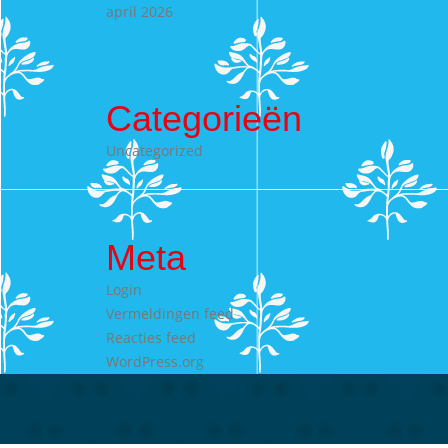
april 2026
Categorieën
Uncategorized
Meta
Login
Vermeldingen feed
Reacties feed
WordPress.org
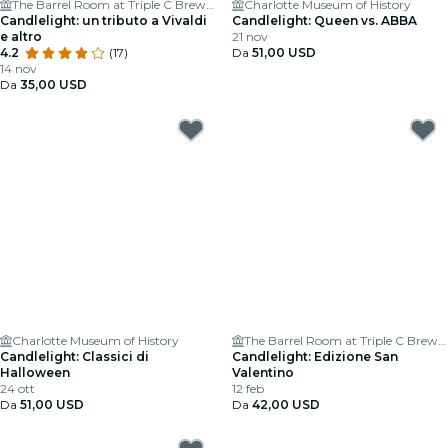
The Barrel Room at Triple C Brewing
Charlotte Museum of History
Candlelight: un tributo a Vivaldi
Candlelight: Queen vs. ABBA
e altro
21 nov
4.2
(17)
Da
51,00 USD
14 nov
Da
35,00 USD
Charlotte Museum of History
The Barrel Room at Triple C Brewing
Candlelight: Classici di
Candlelight: Edizione San
Halloween
Valentino
24 ott
12 feb
Da
51,00 USD
Da
42,00 USD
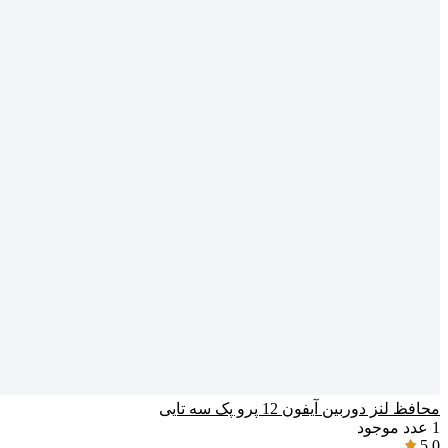
محافظ لنز دوربین آیفون‌ 12 پرو پک سه تایی
1
عدد موجود
5.0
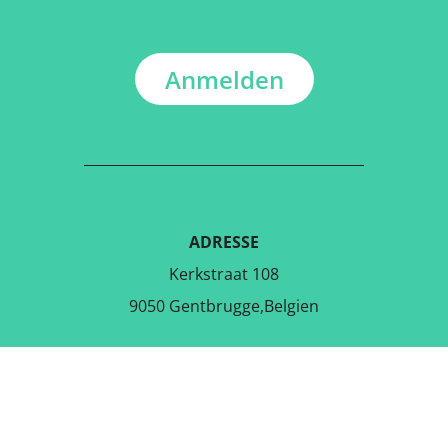
Anmelden
ADRESSE
Kerkstraat 108
9050 Gentbrugge,Belgien
LADE DIE KOSTENLOSE APP
RUNTER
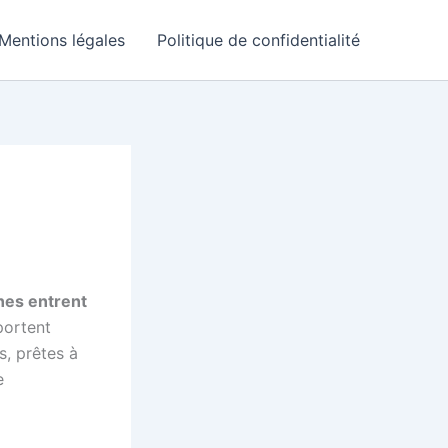
Mentions légales
Politique de confidentialité
nes entrent
portent
s, prêtes à
e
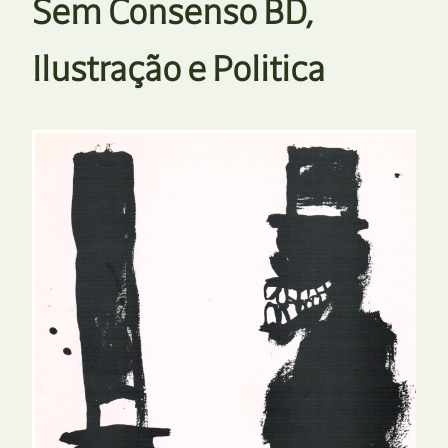
Sem Consenso BD,
Ilustração e Politica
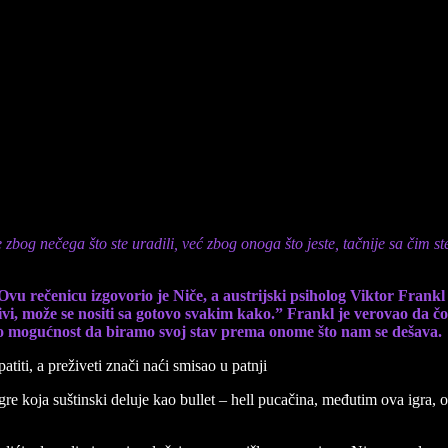
 a preživeti znači naći smisao u patnji
zbog nečega što ste uradili, već zbog onoga što jeste, tačnije sa čim st
Ovu rečenicu izgovorio je Niče, a austrijski psiholog Viktor Frankl 
 živi, može se nositi sa gotovo svakim kako.” Frankl je verovao da
mo mogućnost da biramo svoj stav prema onome što nam se dešava.
i igre koja suštinski deluje kao bullet – hell pucačina, međutim ova igra,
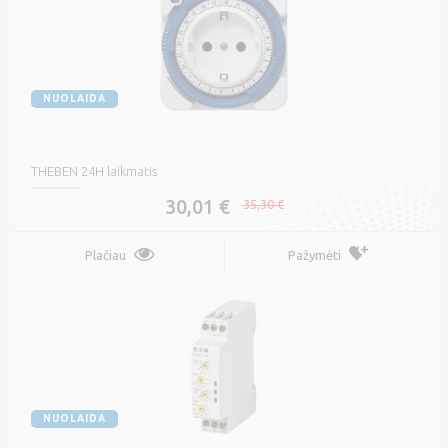
NUOLAIDA
THEBEN 24H laikmatis
30,01 €
35,30 €
Plačiau
Pažymėti
NUOLAIDA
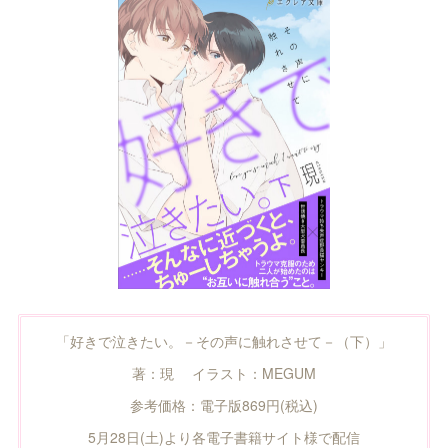
「好きで泣きたい。－その声に触れさせて－（下）」
著：現 イラスト：MEGUM
参考価格：電子版869円(税込)
5月28日(土)より各電子書籍サイト様で配信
..............................
REQUEST
Please copy all of the lines above verbatim, leaving out the pictures.

EXERCISE RESPONSE
april 2026
Categorieën
Uncategorized
Meta
Login
Vermeldingen feed
Reacties feed
WordPress.org
The Barrel Room at Triple C Brewing
Charlotte Museum of History
Candlelight: un tributo a Vivaldi
Candlelight: Queen vs. ABBA
e altro
21 nov
4.2
(17)
Da
51,00 USD
14 nov
Da
35,00 USD
Charlotte Museum of History
The Barrel Room at Triple C Brewing
Candlelight: Classici di
Candlelight: Edizione San
Halloween
Valentino
24 ott
12 feb
Da
51,00 USD
Da
42,00 USD
محافظ لنز دوربین آیفون‌ 12 پرو پک سه تایی
1
عدد موجود
5.0
Anmelden
ADRESSE
Kerkstraat 108
9050 Gentbrugge,Belgien
LADE DIE KOSTENLOSE APP
RUNTER
Mentions légales
Politique de confidentialité
nes entrent
portent
s, prêtes à
e
Sem Consenso BD,
Ilustração e Politica
 a preživeti znači naći smisao u patnji
zbog nečega što ste uradili, već zbog onoga što jeste, tačnije sa čim st
Ovu rečenicu izgovorio je Niče, a austrijski psiholog Viktor Frankl 
 živi, može se nositi sa gotovo svakim kako.” Frankl je verovao da
mo mogućnost da biramo svoj stav prema onome što nam se dešava.
i igre koja suštinski deluje kao bullet – hell pucačina, međutim ova igra,
NUOLAIDA
THEBEN 24H laikmatis
30,01 €
35,30 €
Plačiau
Pažymėti
NUOLAIDA
「好きで泣きたい。－その声に触れさせて－（下）」
著：現 イラスト：MEGUM
参考価格：電子版869円(税込)
5月28日(土)より各電子書籍サイト様で配信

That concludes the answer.